The best place to learn about dealing drugs is in prison of course, but it’s so hard to know how to get in, I mean I could carry a tiny amount of marijuana then get sent to prison for that, then meet some hardened criminals and dealers that way. It’s an excellent system… I’m being sarcastic, it isn’t, it’s rubbish. – Marcus Brigstocke
Decriminalisation is a fundamental policy reform in order to address the harms caused by treating people who use drugs as criminals, and to end the inequality of the law and to stop the aggressive surveillance of individuals and their communities. And when we talk about health care for people who use drugs how is that fully realised when we treat people as criminals first and foremost.
This research found that in 2014, the total estimated national spending on harm reduction in Hungary amounted to just €1.26 million. By contrast, researchers estimated expenditure on punitive drug law enforcement in the same year to be approximately €2 billion, almost 2,000 times the amount spent on harm reduction. If a tiny proportion of this expenditure was redirected to harm reduction this would transform harm reduction programmes in the country and save countless lives.
All of us know someone who has an addiction, and all of us can do our part to change how we view people with addiction in the United States. So when you see someone with an addiction, don’t think of a drunk or a junkie or an addict or an abuser — see a person; offer them help; give them kindness and compassion. And together, we can be part of a growing movement in the United States to change how we view people with addiction. Together we can change public policy.

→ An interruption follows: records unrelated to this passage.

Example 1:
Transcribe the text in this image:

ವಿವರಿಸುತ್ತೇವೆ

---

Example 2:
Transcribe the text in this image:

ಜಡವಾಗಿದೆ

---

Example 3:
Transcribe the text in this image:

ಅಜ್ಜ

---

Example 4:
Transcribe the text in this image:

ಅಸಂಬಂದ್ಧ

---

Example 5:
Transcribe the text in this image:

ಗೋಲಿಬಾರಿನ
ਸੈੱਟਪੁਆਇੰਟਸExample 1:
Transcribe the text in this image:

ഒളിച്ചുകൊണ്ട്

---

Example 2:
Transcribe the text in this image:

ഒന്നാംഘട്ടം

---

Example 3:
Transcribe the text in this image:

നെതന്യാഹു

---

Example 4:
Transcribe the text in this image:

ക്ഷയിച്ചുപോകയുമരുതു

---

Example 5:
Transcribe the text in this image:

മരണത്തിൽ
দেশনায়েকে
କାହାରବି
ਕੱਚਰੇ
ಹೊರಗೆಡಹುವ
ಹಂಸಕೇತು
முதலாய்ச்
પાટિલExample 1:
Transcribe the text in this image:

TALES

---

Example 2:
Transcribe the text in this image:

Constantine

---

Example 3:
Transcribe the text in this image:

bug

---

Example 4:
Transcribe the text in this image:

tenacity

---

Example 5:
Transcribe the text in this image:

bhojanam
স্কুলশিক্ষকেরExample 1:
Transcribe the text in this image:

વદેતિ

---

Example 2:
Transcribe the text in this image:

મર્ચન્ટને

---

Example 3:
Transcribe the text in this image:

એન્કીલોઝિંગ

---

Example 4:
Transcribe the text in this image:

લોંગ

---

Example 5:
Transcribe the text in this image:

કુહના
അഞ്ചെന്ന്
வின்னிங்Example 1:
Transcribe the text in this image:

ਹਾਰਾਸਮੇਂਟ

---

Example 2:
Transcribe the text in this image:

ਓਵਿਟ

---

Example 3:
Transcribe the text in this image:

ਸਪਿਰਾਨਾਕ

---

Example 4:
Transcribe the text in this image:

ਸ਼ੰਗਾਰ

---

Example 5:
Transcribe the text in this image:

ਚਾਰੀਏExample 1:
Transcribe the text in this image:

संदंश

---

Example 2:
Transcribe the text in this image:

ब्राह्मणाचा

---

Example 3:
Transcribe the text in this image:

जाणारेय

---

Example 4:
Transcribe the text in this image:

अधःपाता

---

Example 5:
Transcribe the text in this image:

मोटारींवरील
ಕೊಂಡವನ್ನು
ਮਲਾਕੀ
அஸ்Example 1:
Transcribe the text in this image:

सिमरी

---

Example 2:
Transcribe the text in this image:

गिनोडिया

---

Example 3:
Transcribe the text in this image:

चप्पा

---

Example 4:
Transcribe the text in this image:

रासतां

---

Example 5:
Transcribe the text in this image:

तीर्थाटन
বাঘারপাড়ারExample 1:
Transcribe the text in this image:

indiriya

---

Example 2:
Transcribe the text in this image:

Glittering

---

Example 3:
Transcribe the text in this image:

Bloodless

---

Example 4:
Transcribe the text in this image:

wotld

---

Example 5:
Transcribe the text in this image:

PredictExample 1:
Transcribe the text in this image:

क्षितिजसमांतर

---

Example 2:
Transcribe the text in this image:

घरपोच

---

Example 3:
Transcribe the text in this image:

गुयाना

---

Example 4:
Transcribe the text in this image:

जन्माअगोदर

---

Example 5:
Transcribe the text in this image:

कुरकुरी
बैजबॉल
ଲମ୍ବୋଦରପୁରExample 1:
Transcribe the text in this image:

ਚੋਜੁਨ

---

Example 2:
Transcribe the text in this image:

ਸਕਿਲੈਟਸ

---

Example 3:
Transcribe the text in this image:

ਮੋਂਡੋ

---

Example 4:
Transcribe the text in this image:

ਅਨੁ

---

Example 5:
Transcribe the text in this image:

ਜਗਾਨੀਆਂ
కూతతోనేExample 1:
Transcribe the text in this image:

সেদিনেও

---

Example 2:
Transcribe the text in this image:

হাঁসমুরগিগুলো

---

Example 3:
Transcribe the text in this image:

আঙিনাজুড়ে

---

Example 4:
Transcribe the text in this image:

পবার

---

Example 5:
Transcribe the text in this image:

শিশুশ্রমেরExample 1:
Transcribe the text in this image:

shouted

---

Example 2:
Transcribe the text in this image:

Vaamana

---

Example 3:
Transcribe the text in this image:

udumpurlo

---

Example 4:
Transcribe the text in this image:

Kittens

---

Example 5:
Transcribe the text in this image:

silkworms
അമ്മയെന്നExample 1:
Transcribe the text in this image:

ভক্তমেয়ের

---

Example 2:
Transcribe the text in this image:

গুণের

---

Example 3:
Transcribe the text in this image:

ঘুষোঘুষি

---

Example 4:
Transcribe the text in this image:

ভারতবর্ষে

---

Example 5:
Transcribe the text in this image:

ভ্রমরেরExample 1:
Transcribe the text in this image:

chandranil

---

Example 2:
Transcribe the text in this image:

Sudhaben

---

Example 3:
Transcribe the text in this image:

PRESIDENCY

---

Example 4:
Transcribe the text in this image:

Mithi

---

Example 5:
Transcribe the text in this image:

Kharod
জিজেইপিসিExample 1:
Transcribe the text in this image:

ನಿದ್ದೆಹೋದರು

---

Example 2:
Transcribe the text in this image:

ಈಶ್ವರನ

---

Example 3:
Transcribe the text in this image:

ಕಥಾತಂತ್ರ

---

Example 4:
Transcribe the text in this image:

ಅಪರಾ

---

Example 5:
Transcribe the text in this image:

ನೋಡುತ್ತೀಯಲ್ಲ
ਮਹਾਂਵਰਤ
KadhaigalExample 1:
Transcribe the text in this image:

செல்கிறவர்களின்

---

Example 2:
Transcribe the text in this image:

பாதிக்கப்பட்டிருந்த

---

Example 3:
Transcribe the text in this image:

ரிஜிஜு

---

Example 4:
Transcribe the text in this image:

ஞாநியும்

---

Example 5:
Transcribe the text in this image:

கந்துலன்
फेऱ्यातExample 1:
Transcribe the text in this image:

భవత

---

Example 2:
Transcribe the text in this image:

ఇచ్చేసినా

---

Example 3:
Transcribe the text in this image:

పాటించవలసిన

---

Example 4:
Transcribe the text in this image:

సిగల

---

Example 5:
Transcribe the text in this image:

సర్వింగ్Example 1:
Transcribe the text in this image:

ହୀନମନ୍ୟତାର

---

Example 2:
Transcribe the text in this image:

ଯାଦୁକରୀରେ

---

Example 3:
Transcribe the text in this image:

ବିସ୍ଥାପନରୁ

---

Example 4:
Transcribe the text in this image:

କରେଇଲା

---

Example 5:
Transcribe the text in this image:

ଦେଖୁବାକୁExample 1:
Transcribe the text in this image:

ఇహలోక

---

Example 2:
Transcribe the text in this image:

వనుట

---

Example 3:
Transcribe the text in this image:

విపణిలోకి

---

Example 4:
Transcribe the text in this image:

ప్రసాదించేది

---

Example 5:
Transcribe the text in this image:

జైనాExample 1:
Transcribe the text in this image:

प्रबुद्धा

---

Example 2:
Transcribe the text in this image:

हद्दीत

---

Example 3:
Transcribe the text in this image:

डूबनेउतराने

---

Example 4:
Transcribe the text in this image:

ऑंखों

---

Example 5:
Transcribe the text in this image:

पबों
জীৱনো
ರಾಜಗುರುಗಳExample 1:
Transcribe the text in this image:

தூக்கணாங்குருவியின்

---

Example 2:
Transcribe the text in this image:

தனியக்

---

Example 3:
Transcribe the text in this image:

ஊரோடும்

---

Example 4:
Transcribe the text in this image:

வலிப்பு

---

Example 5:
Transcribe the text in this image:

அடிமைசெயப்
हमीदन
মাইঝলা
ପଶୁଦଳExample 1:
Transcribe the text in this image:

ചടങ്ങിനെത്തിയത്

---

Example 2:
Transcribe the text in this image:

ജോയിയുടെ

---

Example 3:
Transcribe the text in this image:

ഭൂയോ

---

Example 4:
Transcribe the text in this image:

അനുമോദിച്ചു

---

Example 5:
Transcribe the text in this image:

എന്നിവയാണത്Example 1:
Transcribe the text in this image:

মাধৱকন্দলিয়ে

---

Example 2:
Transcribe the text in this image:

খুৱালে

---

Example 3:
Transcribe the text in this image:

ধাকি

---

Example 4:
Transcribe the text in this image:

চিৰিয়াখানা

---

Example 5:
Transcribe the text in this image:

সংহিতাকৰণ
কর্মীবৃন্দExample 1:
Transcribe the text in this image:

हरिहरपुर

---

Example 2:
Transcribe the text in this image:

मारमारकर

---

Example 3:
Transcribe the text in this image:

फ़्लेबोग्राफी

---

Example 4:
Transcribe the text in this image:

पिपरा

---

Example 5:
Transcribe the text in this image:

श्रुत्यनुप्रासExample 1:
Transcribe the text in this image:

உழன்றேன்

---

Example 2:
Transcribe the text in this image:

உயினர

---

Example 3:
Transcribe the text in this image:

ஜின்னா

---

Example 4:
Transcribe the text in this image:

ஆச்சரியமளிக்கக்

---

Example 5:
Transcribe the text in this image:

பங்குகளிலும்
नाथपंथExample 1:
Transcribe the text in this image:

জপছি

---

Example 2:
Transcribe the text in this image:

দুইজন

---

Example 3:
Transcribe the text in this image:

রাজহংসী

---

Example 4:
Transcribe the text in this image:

Ethan Nadelmann, one of the leading drug reformers in the United States, had explained: “People overdose because [under prohibition] they don’t know if the heroin is 1 percent or 40 percent…Just imagine if every time you picked up a bottle of wine, you didn’t know whether it was 8 percent alcohol or 80 percent alcohol [or] if every time you took an aspirin, you didn’t know if it was 5 milligrams or 500 milligrams.
“Everyone makes mistakes. But some are considered only mistakes, while others are seen as evidence of moral depravity, weakness or inferiority. And many think that such people need saving”….” Cyndee Clay disagrees. “We don’t need to rescue or save people,” she says. “We only need to provide resources so that people can handle their own business.”